**PROBLEMS AND TASKS**
1. In one to three sentences, explain why the watch forum thread says this model was slow to reach its next phase.
2. Write what follows the final post in the watch forum thread.

**PASSAGE PROVIDED**
..........

Subscribed. Looks really good.


----------



## FORaSEC (Aug 25, 2013)

Hi Mike,



stuffler said:


> Same prices now on TNT web site


Yes, price is the same (and good). But WUS members can chose an extra strap for free. Furthermore the General Box is only available to WUS members as well.

Stephan


----------



## MKour (May 19, 2006)

Hi Stephan
Any updates on this project? Few of the "big" companies have come up in Basel 2014 with similar vintage military watches. It would be nice to know whether it is worth waiting for the TNT-H1.
Thank you
Michalis


----------



## Machine Head (Jun 20, 2012)

Is this project still alive? I have heard nothing


----------



## FORaSEC (Aug 25, 2013)

Machine Head said:


> Is this project still alive? I have heard nothing


TNT is finishing some other projects now, which caused some delay in getting this model to the next phase. I will enquire about a time plan and get back to you as soon as I have more infer for you all.


----------



## dsgeorgetw1 (Oct 21, 2014)

seems the watch is ready to ship.


----------



## FORaSEC (Aug 25, 2013)

Sorry guys, TNT has never formally closed the project but interest has been rather disappointing. I asked for a formal statement from them and will do that again today.

..........

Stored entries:
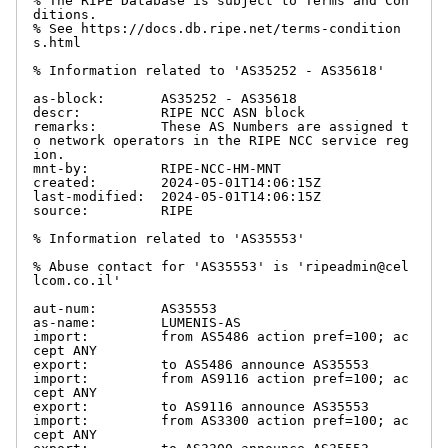
% The RIPE Database is subject to Terms and Con
ditions.

% See https://docs.db.ripe.net/terms-condition
s.html

% Information related to 'AS35252 - AS35618'

as-block:       AS35252 - AS35618

descr:          RIPE NCC ASN block

remarks:        These AS Numbers are assigned t
o network operators in the RIPE NCC service reg
ion.

mnt-by:         RIPE-NCC-HM-MNT

created:        2024-05-01T14:06:15Z

last-modified:  2024-05-01T14:06:15Z

source:         RIPE

% Information related to 'AS35553'

% Abuse contact for 'AS35553' is 'ripeadmin@cel
lcom.co.il'

aut-num:        AS35553

as-name:        LUMENIS-AS

import:         from AS5486 action pref=100; ac
cept ANY

export:         to AS5486 announce AS35553

import:         from AS9116 action pref=100; ac
cept ANY

export:         to AS9116 announce AS35553

import:         from AS3300 action pref=100; ac
cept ANY
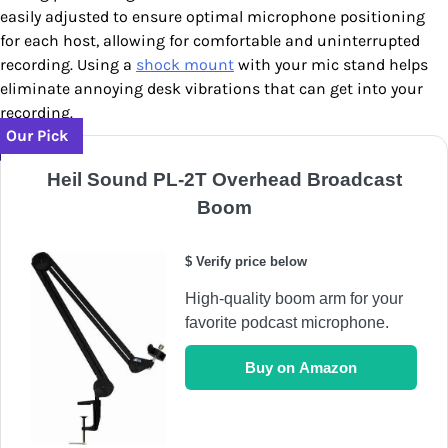
easily adjusted to ensure optimal microphone positioning
for each host, allowing for comfortable and uninterrupted
recording. Using a
shock mount
with your mic stand helps
eliminate annoying desk vibrations that can get into your
recording.
Our Pick
Heil Sound PL-2T Overhead Broadcast
Boom
$ Verify price below
High-quality boom arm for your
favorite podcast microphone.
Buy on Amazon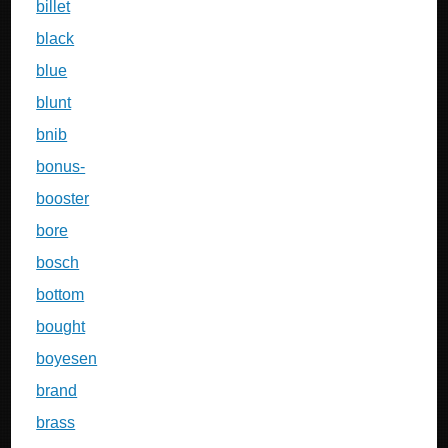
billet
black
blue
blunt
bnib
bonus-
booster
bore
bosch
bottom
bought
boyesen
brand
brass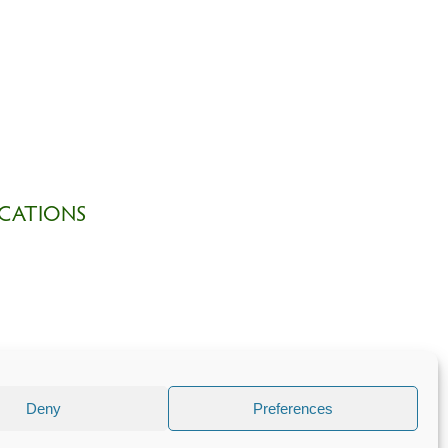
CATIONS
Deny
Preferences
 part of
The Church of England
.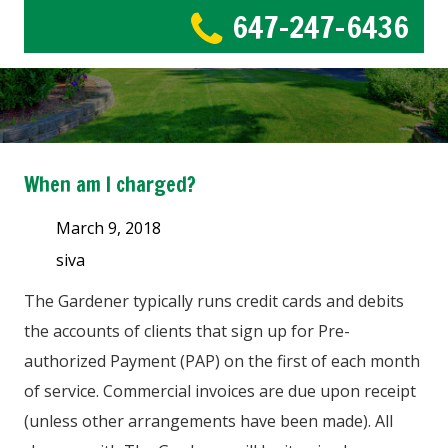
647-247-6436
When am I charged?
March 9, 2018
siva
The Gardener typically runs credit cards and debits
the accounts of clients that sign up for Pre-
authorized Payment (PAP) on the first of each month
of service. Commercial invoices are due upon receipt
(unless other arrangements have been made). All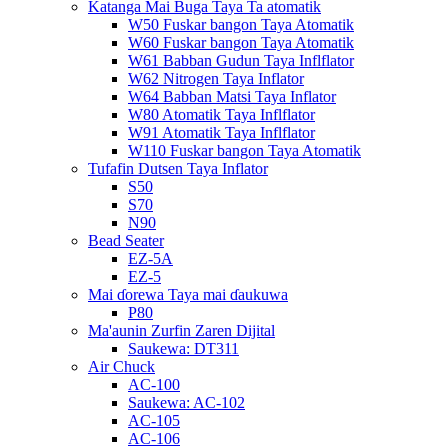
Katanga Mai Buga Taya Ta atomatik
W50 Fuskar bangon Taya Atomatik
W60 Fuskar bangon Taya Atomatik
W61 Babban Gudun Taya Inflflator
W62 Nitrogen Taya Inflator
W64 Babban Matsi Taya Inflator
W80 Atomatik Taya Inflflator
W91 Atomatik Taya Inflflator
W110 Fuskar bangon Taya Atomatik
Tufafin Dutsen Taya Inflator
S50
S70
N90
Bead Seater
EZ-5A
EZ-5
Mai ɗorewa Taya mai ɗaukuwa
P80
Ma'aunin Zurfin Zaren Dijital
Saukewa: DT311
Air Chuck
AC-100
Saukewa: AC-102
AC-105
AC-106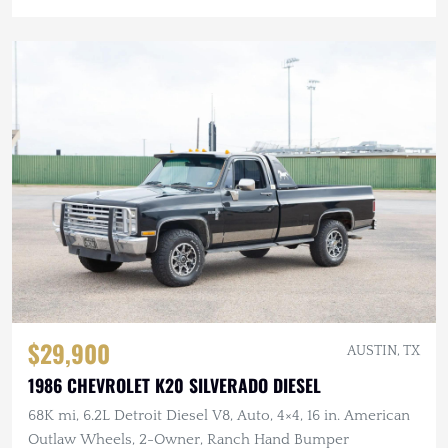
$29,900
AUSTIN, TX
1986 CHEVROLET K20 SILVERADO DIESEL
68K mi, 6.2L Detroit Diesel V8, Auto, 4×4, 16 in. American
Outlaw Wheels, 2-Owner, Ranch Hand Bumper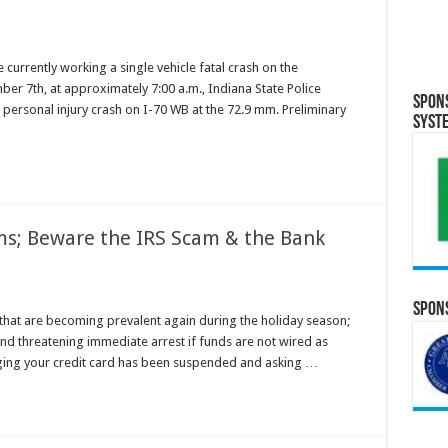
 currently working a single vehicle fatal crash on the
er 7th, at approximately 7:00 a.m., Indiana State Police
Spon
 personal injury crash on I-70 WB at the 72.9 mm. Preliminary
Syst
ms; Beware the IRS Scam & the Bank
Spons
that are becoming prevalent again during the holiday season;
nd threatening immediate arrest if funds are not wired as
eging your credit card has been suspended and asking …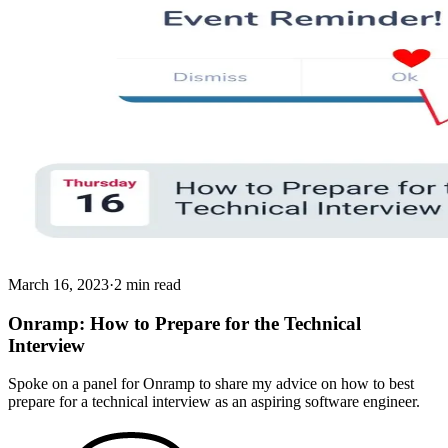
March 16, 2023
·
2 min read
Onramp: How to Prepare for the Technical
Interview
Spoke on a panel for Onramp to share my advice on how to best
prepare for a technical interview as an aspiring software engineer.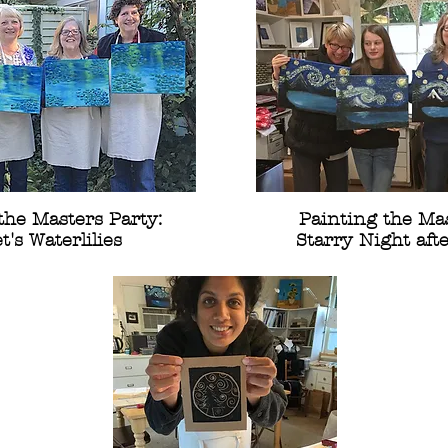
the Masters Party:
Painting the Mas
's Waterlilies
Starry Night aft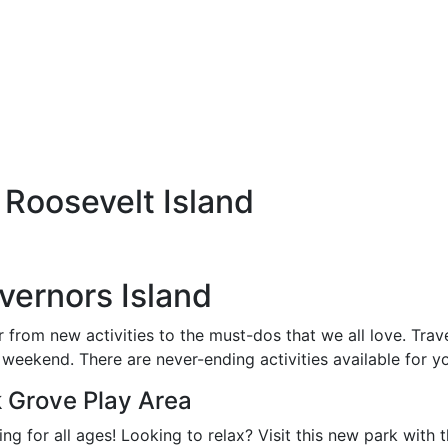
Roosevelt Island
vernors Island
r from new activities to the must-dos that we all love. Trav
 weekend. There are never-ending activities available for yo
Grove Play Area
g for all ages! Looking to relax? Visit this new park with 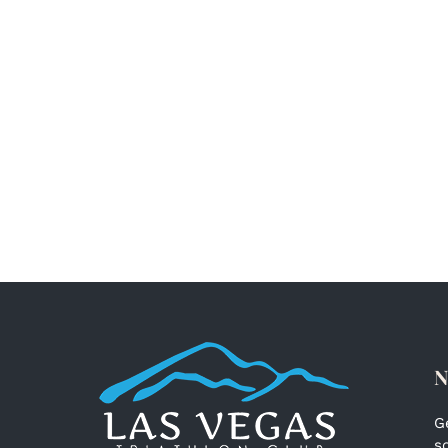
N
G
s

..........

**ANSWERS TO THE TASKS**
1. TNT was finishing some other projects at the time. That work delayed getting this model to the next phase.

2.
----------



## TLou21 (Sep 23, 2013)

Hello,

I wondering if the project that will contain 3 watches is still open?


----------



## Dace (May 10, 2007)

Any updates?


----------



## StufflerMike (Mar 23, 2010)

Dace said:


> Any updates?


I would not know of any.


----------



## Phormio (Jun 8, 2014)

On their website it says the watches will be ready for release by 30 April. 

I think this is a unique project but i think its a lot of coin to put down when you can get a WW2 vintage watch much cheaper on ebay. 

And given the delay in getting the watches out there it has a bad feeling about it. I'd risk it up to 350-400 euro but 688 +p/h i'm not there.


----------



## mjtyson (Mar 29, 2011)

Too bad this never happened. My sitch has changed and the black dial is calling my name.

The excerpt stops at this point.